Terrorists…in the Tea Lounge?
The Brooklyn Paper file / Amy Sussman

Park Slope’s laid back, novel-writing, blog-posting, coffee-drinking culture may have finally found a beachhead in Brooklyn Heights.

The Tea Lounge, the Slope’s kid-friendly daytime coffee and teahouse, nighttime music venue and bar and all-day writers’ workshop, is looking at a vacant space at the corner of Clark and Hicks streets this year, the Brooklyn Heights Blog reported on Monday.

Despite the inevitable culture clash, Heights inhabitants are raising their mugs to the chain, looking forward to a new afternoon hangout and a subdued nightlife haunt.

From the moment the news broke, the story has been the talk of the Heights (even more than $2 tolls on the Brooklyn Bridge).

The main concern of some blog readers is that the shop will be “overflowing with kiddies,” and that another kid-friendly place pushes out adults.

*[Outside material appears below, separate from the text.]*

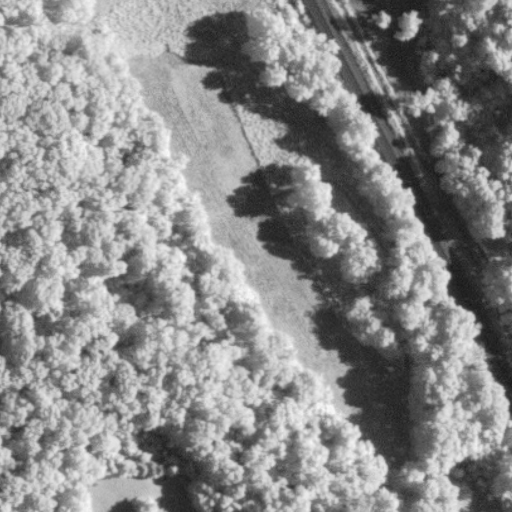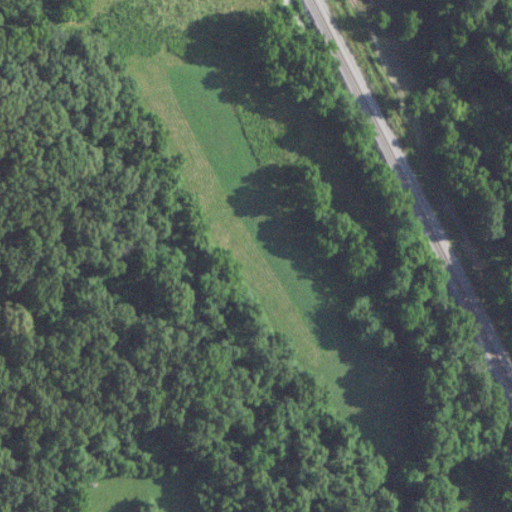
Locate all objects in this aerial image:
road: (470, 76)
railway: (412, 193)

“The little bastards already have their own spa,” one commenter said, referring to the Dimples Kids Spa, which opened last year on Montague Street.

College kids are another cause of distress for some, who noted that area colleges like New York University house hundreds of students in a dorm inside the St. George Hotel building.

“College students and stroller moms usually don’t mix well,” another commenter pointed out.

Tea Lounge, which has branches on Court Street in Cobble Hill and a flagship on Union Street in Park Slope, attracts introspective writers, busy mommies, and college kids alike thanks to — some say despite of — its cushy couches and free WiFi.

Yes those couches: for every online reference to the Tea Lounges’ “yummy old couches” there are at least four that refer to couches that “were found on the sidewalk and rescued before they could be taken to the landfill.”

The larger problem is that the space that the Tea Lounge is looking at occupy in Brooklyn Heights — which most recently housed the defunct Palmira’s restaurant — is a notorious dead zone.

At least seven restaurants have been in and out of that revolving door since 1982, the New York Sun reported.